More Fun with Kubuntu

This is a continuation of my original Kubuntu usability post. I’ve dived much deeper into Kubuntu juice now. Here are some fun things I have working:

  • DVD Video playback, with full 5.1 audio, in Kaffeine
  • Media playback on the Internet, such as Apple’s Trailers and NPR Radio. However, media only plays embedded in Konqueror. Firefox opens Kaffeine (and then crashes – don’t worry, I filed a bug). I think to solve this we need a working generic xine plugin for Firefox. That way Ubuntu users don’t have to wait for a totem-mozilla plugin, and Kubuntu users can stop worrying about Firefox crashes.
  • Full 3D acceleration, using an ATI 9700 Pro. Some people in the forums have said that I won’t be able to use compositing with 3D acceleration enabled, especially on an ATI. But we shall see.
  • digiKam – a great photo organizer for my wife. It accesses all her photos on a FAT32 partition shared with Windows.
  • DOSBox – I can now play all my favorite abandonware, such as King’s Quest, Space Quest, Duke Nukem, and Cosmo’s Cosmic Adventure.
  • ZSnes – I can play all my old ROM images. Hurray! Although now I really need to find good NES/Genesis/TurboGrafx emulators.
  • BibleTime – Bible study software
  • Asaph – A Java-based worship database
  • Scribus – Desktop publishing software

However, here are some areas that need a lot of work:

  • Kynaptic needs a serious overhaul so that it more closely matches Synaptic.

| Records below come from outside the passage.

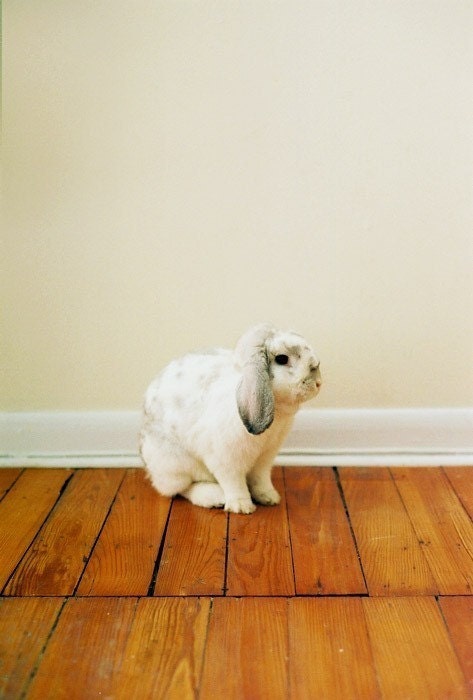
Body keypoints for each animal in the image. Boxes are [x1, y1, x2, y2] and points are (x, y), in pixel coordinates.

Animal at [140, 324, 322, 514]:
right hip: (176, 466)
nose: (318, 383)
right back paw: (214, 497)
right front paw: (242, 507)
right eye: (282, 359)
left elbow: (260, 478)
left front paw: (269, 497)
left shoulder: (265, 457)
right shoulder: (226, 460)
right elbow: (234, 483)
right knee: (180, 489)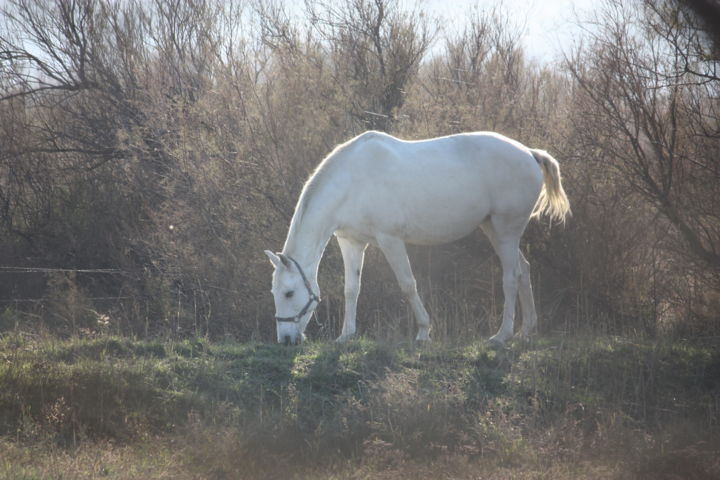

I want to be able to see what repository a package is from, and I also want to be able to see the packages sorted by how they are laid out on the KMenu. There also needs to be an update notifier that can sit in the system tray.
  • The package makers need to remove all the unnecessary GNOME requirements from the Firefox package.
  • Can we get Gecko into Konqueror? If so, maybe we can forget this Firefox business.
  • gtk-engines-gtk-qt needs to be on the default installation, possibly with the Clearlooks Crystal theme applied, so that when an unsuspecting user installs a GNOME app, he doesn’t know the difference.
  • There are a few KDE Improvements (kio-locate, kio-ipod, etc.) that have made it high on the list at kde-apps.org and should be considered for default inclusion.
  • OpenOffice.org looks awful. Please, please, please recompile it using the KDE OpenOffice project’s build. That one uses KDE widgets, themes, and dialogs. We’re a KDE distro, right?
  • amaroK needs to add iPod shuffle support.
  • Is Krita in universe? If not, it makes a decent KDE Gimp replacement.
  • That’s all for now, folks. Tootles!

Ubuntu Review

DistroWatch just announced this Ubuntu review on a weblog: “Ubuntu is the latest and greatest operating system built on the Linux kernel, Gnome, the GNU utilities, and the Debian packaging system. Ubuntu 5.04, otherwise known as “Hoary Hedgehog”, was released a little over 48 hours ago. It is the first Linux-based system I have encountered that is tolerable enough for me to use for everyday work. That is a great achievement. But Ubuntu is still rife with design flaws, some of them severe.” Read the full article “My first 48 hours enduring Ubuntu 5.04”.

“This one is pretty realistic, and shows standard bugs inherent in most mainstream Linux distros today.”

It also has a surprise ending. Enjoy.